2. На канамицине могут вырасти только те клетки, в которые попали плазмиды, в которых в результате лигирования восстановится последовательность нуклеотидов в гене устойчивости кэтому антибиотику, расщеплённому рестриктазой. Остальные плазмиды, полученные по приведённой методике, будут содержать либо ген с выщепленным коротким фрагментом, что приведёт к сдвигу рамки считывания (т.к. число удалённых нуклеотидов не кратно трём), либо, при инверсии короткого фрагмента, к появлению стоп-кодонов т.е. прекращению синтеза белка.

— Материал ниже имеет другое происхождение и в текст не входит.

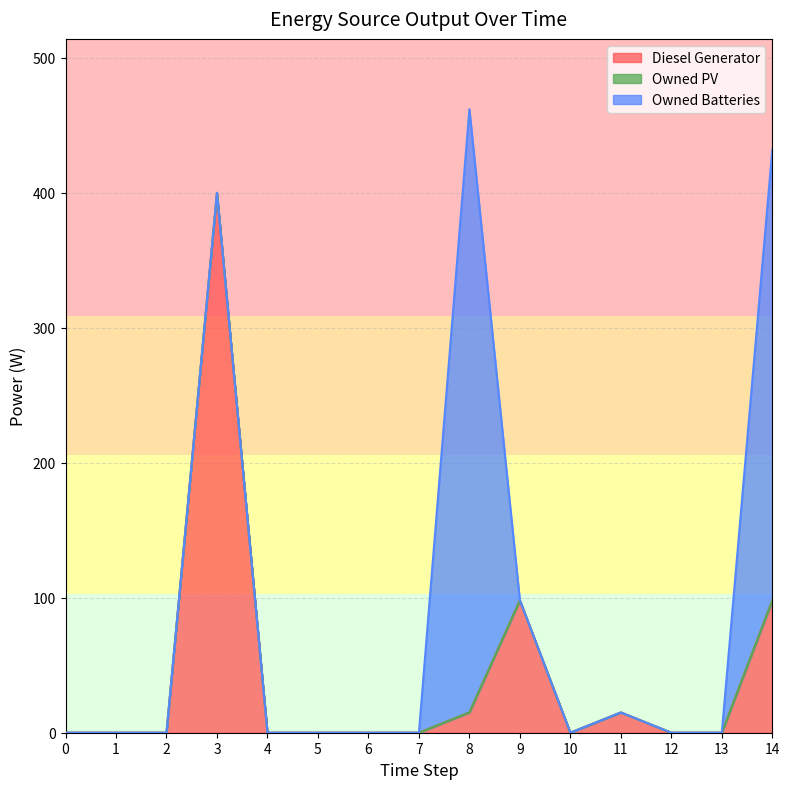

What is the total value across all series at 3?

400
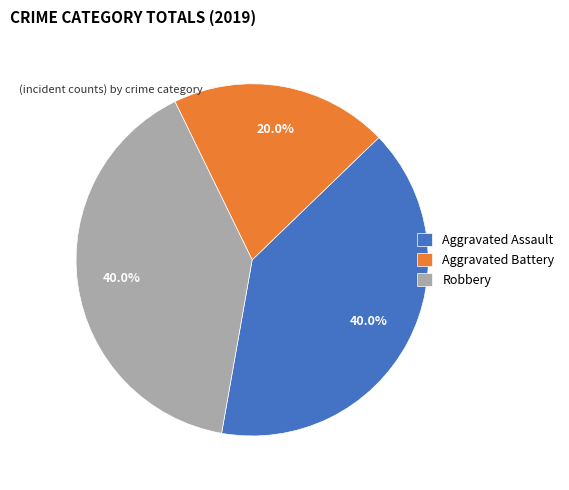

Is there a majority slice in this chart?

No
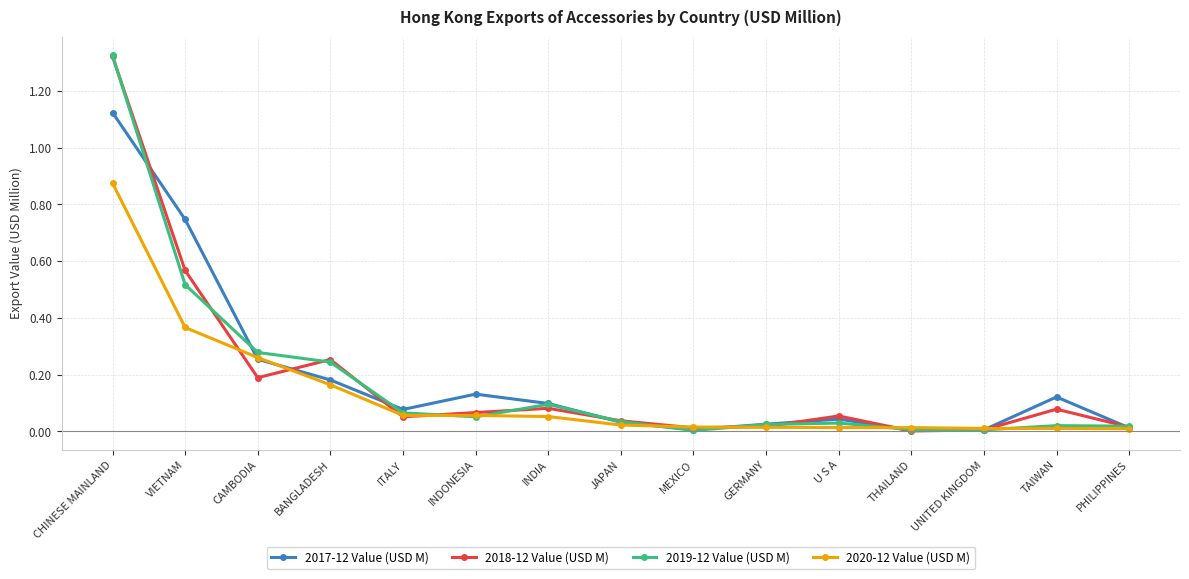

What is the label of the 1st point from the left?

CHINESE MAINLAND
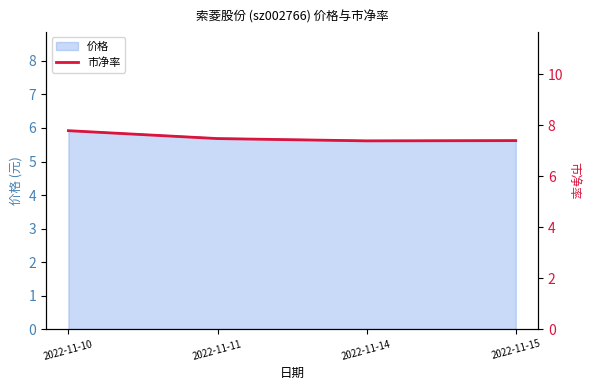

Does the chart have visible grid lines?

No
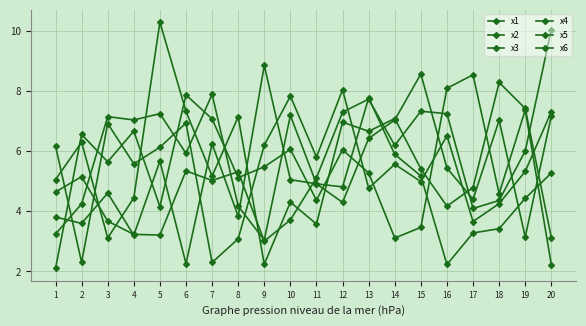

What is the difference between the highest and lowest values at 6?

5.6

Таким образом большинство полученных плазмид не обеспечат устойчивости к канамицину.
Рост на канамицине могут обеспечить только плазмиды, несущие восстановленную последовательность гена устойчивости. Такие плазмиды могли образоваться из одного большого и одного малого фрагмента (4620 пар, исходная плазмида) или из двух больших и одного малого (9205 пар, начало и конец гена из разных копий большого фрагмента).
3. Получается 1 размер из одного большого фрагмента, два размерных класса из двух фрагментов и три размерных класса из трёх фрагментов, то есть 6 размерных классов. (В реальности различить по длине плазмиды, отличающиеся на длину малого фрагмента, т.е. менее чем на 1%, невозможно. Поэтому в эксперименте, например на электрофореграмме, будут видны лишь три размерных класса, соответствующие 1, 2 или 3 копиям большого фрагмента.